> [TASK TO CARRY OUT]: Copy the lines below exactly, starting at the line that contains "PUBLICIDADE" and stopping after the last line, and include no other lines.

> [DATA SECTION]:
######

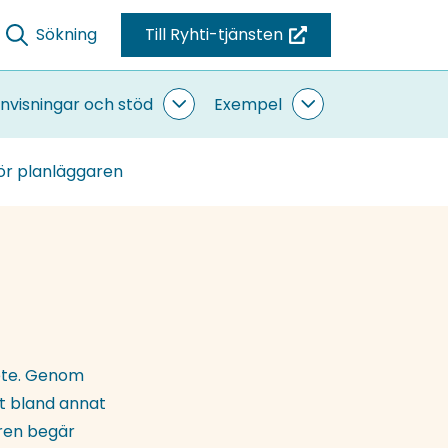
Sökning
Till Ryhti-tjänsten
(du
blir
omdirigerad
nvisningar och stöd
Exempel
ande
Anvisningar
Exempel
till
sidor
och
undersidor
stöd
en
för planläggaren
undersidor
annan
tjänst)
ete. Genom
at bland annat
ren begär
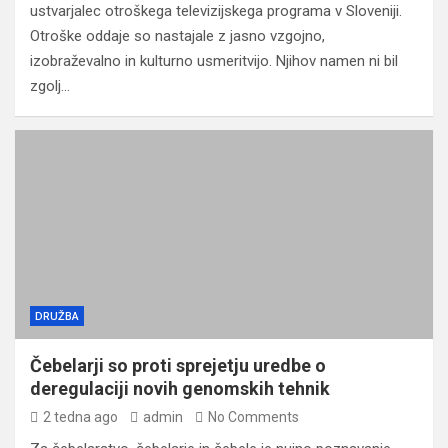
ustvarjalec otroškega televizijskega programa v Sloveniji.
Otroške oddaje so nastajale z jasno vzgojno,
izobraževalno in kulturno usmeritvijo. Njihov namen ni bil
zgolj…
DRUŽBA
Čebelarji so proti sprejetju uredbe o
deregulaciji novih genomskih tehnik
2 tedna ago
admin
No Comments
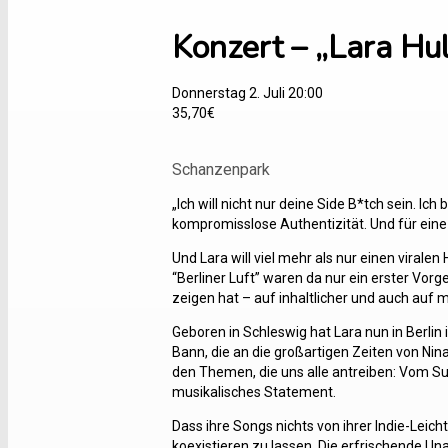
Konzert – „Lara Hu
Donnerstag 2. Juli 20:00
35,70€
Schanzenpark
„Ich will nicht nur deine Side B*tch sein. Ich
kompromisslose Authentizität. Und für eine K
Und Lara will viel mehr als nur einen viralen
“Berliner Luft” waren da nur ein erster Vor
zeigen hat – auf inhaltlicher und auch auf 
Geboren in Schleswig hat Lara nun in Berlin 
Bann, die an die großartigen Zeiten von Nin
den Themen, die uns alle antreiben: Vom Suc
musikalisches Statement.
Dass ihre Songs nichts von ihrer Indie-Leic
koexistieren zu lassen. Die erfrischende U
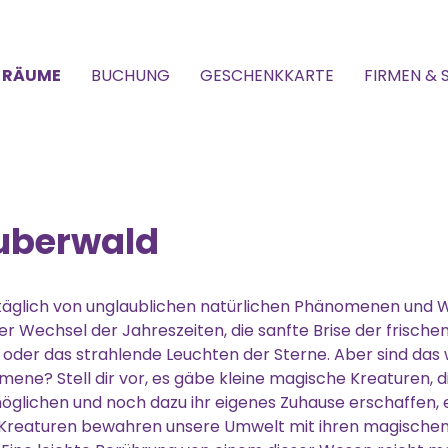
RÄUME
BUCHUNG
GESCHENKKARTE
FIRMEN & 
uberwald
gtäglich von unglaublichen natürlichen Phänomenen und
 Wechsel der Jahreszeiten, die sanfte Brise der frische
t oder das strahlende Leuchten der Sterne. Aber sind das w
ne? Stell dir vor, es gäbe kleine magische Kreaturen, d
glichen und noch dazu ihr eigenes Zuhause erschaffen, 
 Kreaturen bewahren unsere Umwelt mit ihren magische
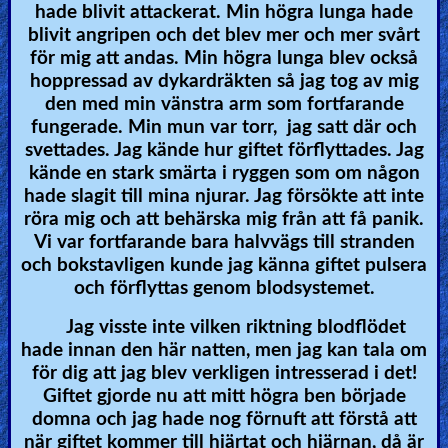
hade blivit attackerat. Min högra lunga hade
blivit angripen och det blev mer och mer svårt
för mig att andas. Min högra lunga blev också
hoppressad av dykardräkten så jag tog av mig
den med min vänstra arm som fortfarande
fungerade. Min mun var torr, jag satt där och
svettades. Jag kände hur giftet förflyttades. Jag
kände en stark smärta i ryggen som om någon
hade slagit till mina njurar. Jag försökte att inte
röra mig och att behärska mig från att få panik.
Vi var fortfarande bara halvvägs till stranden
och bokstavligen kunde jag känna giftet pulsera
och förflyttas genom blodsystemet.
Jag visste inte vilken riktning blodflödet
hade innan den här natten, men jag kan tala om
för dig att jag blev verkligen intresserad i det!
Giftet gjorde nu att mitt högra ben började
domna och jag hade nog förnuft att förstå att
när giftet kommer till hjärtat och hjärnan, då är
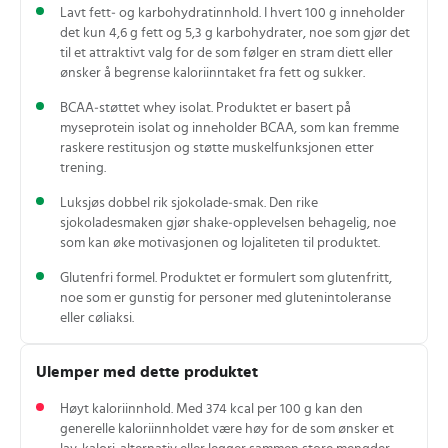
Lavt fett‑ og karbohydratinnhold. I hvert 100 g inneholder
det kun 4,6 g fett og 5,3 g karbohydrater, noe som gjør det
til et attraktivt valg for de som følger en stram diett eller
ønsker å begrense kaloriinntaket fra fett og sukker.
BCAA‑støttet whey isolat. Produktet er basert på
myseprotein isolat og inneholder BCAA, som kan fremme
raskere restitusjon og støtte muskelfunksjonen etter
trening.
Luksjøs dobbel rik sjokolade‑smak. Den rike
sjokoladesmaken gjør shake‑opplevelsen behagelig, noe
som kan øke motivasjonen og lojaliteten til produktet.
Glutenfri formel. Produktet er formulert som glutenfritt,
noe som er gunstig for personer med glutenintoleranse
eller cøliaksi.
Ulemper med dette produktet
Høyt kaloriinnhold. Med 374 kcal per 100 g kan den
generelle kaloriinnholdet være høy for de som ønsker et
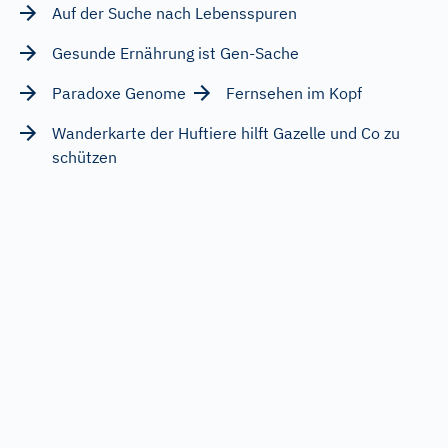
Auf der Suche nach Lebensspuren
Gesunde Ernährung ist Gen-Sache
Paradoxe Genome
Fernsehen im Kopf
Wanderkarte der Huftiere hilft Gazelle und Co zu
schützen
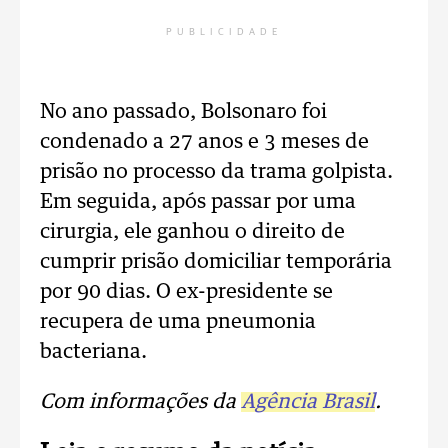
PUBLICIDADE
No ano passado, Bolsonaro foi
condenado a 27 anos e 3 meses de
prisão no processo da trama golpista.
Em seguida, após passar por uma
cirurgia, ele ganhou o direito de
cumprir prisão domiciliar temporária
por 90 dias. O ex-presidente se
recupera de uma pneumonia
bacteriana.
Com informações da
Agência Brasil
.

######

> [RESPONSE FOR THIS EXERCISE]:
PUBLICIDADE
No ano passado, Bolsonaro foi
condenado a 27 anos e 3 meses de
prisão no processo da trama golpista.
Em seguida, após passar por uma
cirurgia, ele ganhou o direito de
cumprir prisão domiciliar temporária
por 90 dias. O ex-presidente se
recupera de uma pneumonia
bacteriana.
Com informações da
Agência Brasil
.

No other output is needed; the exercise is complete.